Many people are questioning the seriousness of the resurgence in COVID-19 cases in the USA in June.  They look at the death count per day in the USA as a whole and see it continuing to go down into July.  Why is the media blowing this out of proportion?  Why are the scientists so worried when death counts are continuing to fall?  According to the President and most governors, the new cases are all due to superior USA testing.  Unfortunately, this is not true in Texas and most of the other states in the USA.  If the virus reproduction rate was stable and not growing exponentially, the percentage of tests returning positive (shown as 7-day rolling average in the graph below) would go down or remain roughly constant.  However, it has clearly risen over the month of June from near 6% to near 14% (17.6% as of 7/6). 

This means that the virus is growing again in Texas after it reopened on May 1st.  Before Texas met all the gating criteria for Phase 2, it opened further on May 18th.  That and Memorial Day Weekend crowds not masking or social distancing let the virus run rampant in June.  The figure below shows the number of daily confirmed cases (blue diamonds against the left axis) soaring from near 1,000 at the end of May to above 8,000 today. 

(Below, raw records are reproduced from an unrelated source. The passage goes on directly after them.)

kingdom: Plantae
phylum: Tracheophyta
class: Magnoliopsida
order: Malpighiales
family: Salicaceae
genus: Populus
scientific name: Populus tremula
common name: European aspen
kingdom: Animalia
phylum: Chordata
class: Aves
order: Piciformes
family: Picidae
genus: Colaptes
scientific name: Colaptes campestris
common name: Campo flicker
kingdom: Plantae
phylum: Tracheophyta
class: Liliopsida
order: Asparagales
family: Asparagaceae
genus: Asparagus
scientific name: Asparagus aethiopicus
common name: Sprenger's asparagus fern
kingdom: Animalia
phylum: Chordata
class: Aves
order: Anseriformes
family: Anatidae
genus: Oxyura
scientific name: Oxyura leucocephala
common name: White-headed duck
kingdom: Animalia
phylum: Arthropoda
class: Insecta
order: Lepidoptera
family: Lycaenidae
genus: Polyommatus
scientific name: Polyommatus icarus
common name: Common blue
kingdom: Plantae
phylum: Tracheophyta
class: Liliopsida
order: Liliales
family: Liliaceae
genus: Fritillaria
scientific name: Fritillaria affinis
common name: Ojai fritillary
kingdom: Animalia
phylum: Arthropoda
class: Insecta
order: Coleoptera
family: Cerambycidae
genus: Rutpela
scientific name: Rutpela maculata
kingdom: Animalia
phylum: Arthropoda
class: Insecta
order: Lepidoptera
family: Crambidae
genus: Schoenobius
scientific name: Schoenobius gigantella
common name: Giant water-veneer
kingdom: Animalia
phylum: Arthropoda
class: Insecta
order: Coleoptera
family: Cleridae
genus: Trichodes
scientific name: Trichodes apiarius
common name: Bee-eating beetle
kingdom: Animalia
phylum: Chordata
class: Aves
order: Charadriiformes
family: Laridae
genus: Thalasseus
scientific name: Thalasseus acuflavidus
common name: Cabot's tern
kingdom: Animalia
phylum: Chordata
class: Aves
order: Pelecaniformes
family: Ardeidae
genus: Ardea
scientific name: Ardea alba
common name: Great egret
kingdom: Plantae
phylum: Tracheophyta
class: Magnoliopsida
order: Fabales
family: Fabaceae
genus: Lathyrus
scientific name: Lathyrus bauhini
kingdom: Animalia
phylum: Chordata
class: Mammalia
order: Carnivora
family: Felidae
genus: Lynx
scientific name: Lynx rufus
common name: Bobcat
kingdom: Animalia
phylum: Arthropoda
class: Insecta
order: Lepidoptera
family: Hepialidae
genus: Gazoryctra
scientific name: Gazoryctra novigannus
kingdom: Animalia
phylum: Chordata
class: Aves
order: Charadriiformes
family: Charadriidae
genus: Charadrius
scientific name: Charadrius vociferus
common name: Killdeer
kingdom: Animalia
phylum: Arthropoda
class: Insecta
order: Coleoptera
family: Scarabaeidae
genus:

Daily net hospitalization (admissions minus discharges), normally near zero throughout most of April and May soared to 517 on 7/6 (7-day rolling averages are shown in the graph below).  This has caused many hospitals throughout Texas to become overstressed, especially those in Houston.  Texas does not publish ICU or ventilator data so it is not possible to fully track the progression of patients through the hospital system.  But cases are already turning into deaths 2-3 weeks after the beginning of the surge.  In the figure above, death counts per day (brown squares against right axis) that had been tracking downward throughout May and into June started turning up in mid-June.  The good news is that Texas’ case fatality rate (CFR) that had always been relatively low due to the low median age of its population (34.8yrs) has improved as wider testing has turned up milder and asymptomatic cases in mostly younger adults.  CFR that had been above 3% in early May is now tracking slightly below 1% (note that the right axis is 1% of the left axis).  Hospitals and doctors know how to treat COVID patients better now with improved therapeutics and procedures.  However, if the hospitals do get overloaded this optimistic scenario may not play out well. 

The governor has finally rolled back some reopening steps and mandated the use of face masks but he needs to roll the reopening back further until the state’s testing, contact tracing, and selective isolation procedures can catch up with the resurgence in infections and not overstress the hospitals.